Document text =>
** START **

This is the mail archive of the
mailing list for the GCC project.
Re: Query on UTF-32 encodings for letters
>>>>> "Robert" == Robert Dewar <email@example.com> writes:
Robert> Paul Koning wrote:
>> Then take i, which upcases to I with dot. Turkish has i with and
>> without dot, and the dot is preserved when you change case (in
>> either direction).
Robert> Yes, and that's fine, both lower case i with dot and lower
Robert> case i without dot fold upper case to capital I (without
Robert> dot), and so all three are equivalent in identifiers.
That's wrong for Turkish.
Robert> There is no upper case I with dot, so I have no idea what you
Robert> mean by saying the dot is preserved. The three characters in
Robert> question are:
Robert> 0049;LATIN CAPITAL LETTER I;Lu;0;L;;;;;N;;;;0069;
Robert> 0069;LATIN SMALL LETTER I;Ll;0;L;;;;;N;;;0049;;0049
Robert> 0131;LATIN SMALL LETTER DOTLESS I;Ll;0;L;;;;;N;;;0049;;
There certainly is such a thing as uppercase I with a dot, that's a
standard part of Turkish. For an example, see
section ("Ingiltere Vizeleri:" but with a dot on the first letter).
I see in the character list this entry:
I WITH DOT ABOVE, LATIN CAPITAL LETTER 0130
That sounds like the one.

** END **

Data provided =>

** START **

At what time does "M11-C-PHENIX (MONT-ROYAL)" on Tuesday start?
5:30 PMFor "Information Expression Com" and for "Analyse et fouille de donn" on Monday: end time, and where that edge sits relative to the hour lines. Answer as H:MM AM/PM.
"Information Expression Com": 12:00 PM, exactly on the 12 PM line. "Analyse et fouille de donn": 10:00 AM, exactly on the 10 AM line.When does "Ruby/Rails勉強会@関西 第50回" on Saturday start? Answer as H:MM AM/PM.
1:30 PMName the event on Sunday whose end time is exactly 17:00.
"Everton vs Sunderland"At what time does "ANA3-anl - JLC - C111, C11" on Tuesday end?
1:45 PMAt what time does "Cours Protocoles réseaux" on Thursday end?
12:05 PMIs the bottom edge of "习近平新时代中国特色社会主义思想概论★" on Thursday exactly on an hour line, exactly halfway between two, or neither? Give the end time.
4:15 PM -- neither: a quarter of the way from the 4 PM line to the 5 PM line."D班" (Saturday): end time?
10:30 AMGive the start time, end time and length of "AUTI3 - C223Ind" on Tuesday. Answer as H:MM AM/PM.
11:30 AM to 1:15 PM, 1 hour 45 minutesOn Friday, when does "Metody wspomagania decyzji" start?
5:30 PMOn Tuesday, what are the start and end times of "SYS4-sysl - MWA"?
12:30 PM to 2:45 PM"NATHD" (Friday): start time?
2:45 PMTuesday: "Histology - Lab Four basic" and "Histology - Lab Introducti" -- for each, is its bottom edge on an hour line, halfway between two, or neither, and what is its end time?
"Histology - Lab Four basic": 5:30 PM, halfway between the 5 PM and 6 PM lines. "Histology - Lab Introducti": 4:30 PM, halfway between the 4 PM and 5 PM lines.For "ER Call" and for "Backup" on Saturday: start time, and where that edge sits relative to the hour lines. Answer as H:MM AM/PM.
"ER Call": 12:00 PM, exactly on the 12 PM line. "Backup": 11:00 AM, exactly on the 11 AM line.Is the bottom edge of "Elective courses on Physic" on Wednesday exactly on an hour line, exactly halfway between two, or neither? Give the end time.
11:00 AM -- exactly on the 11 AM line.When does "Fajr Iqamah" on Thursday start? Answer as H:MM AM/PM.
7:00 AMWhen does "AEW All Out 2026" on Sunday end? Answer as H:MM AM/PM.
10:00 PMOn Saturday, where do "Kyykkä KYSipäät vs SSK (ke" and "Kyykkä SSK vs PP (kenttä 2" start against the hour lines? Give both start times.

** END **

Set of tasks =>
1. In the GCC mailing list message, what code is given for the entry "I WITH DOT ABOVE, LATIN CAPITAL LETTER"?
2. Rewrite everything in the GCC mailing list message from "Re: Query on" down to "equivalent in identifiers.", using "names" in place of "identifiers".
3. Translate this sentence from the GCC mailing list message into Spanish: "There certainly is such a thing as uppercase I with a dot, that's a standard part of Turkish."

Responses =>
1. 0130

2.
Re: Query on UTF-32 encodings for letters
>>>>> "Robert" == Robert Dewar <email@example.com> writes:
Robert> Paul Koning wrote:
>> Then take i, which upcases to I with dot. Turkish has i with and
>> without dot, and the dot is preserved when you change case (in
>> either direction).
Robert> Yes, and that's fine, both lower case i with dot and lower
Robert> case i without dot fold upper case to capital I (without
Robert> dot), and so all three are equivalent in names.

3. Sin duda existe la I mayúscula con punto; es una parte estándar del turco.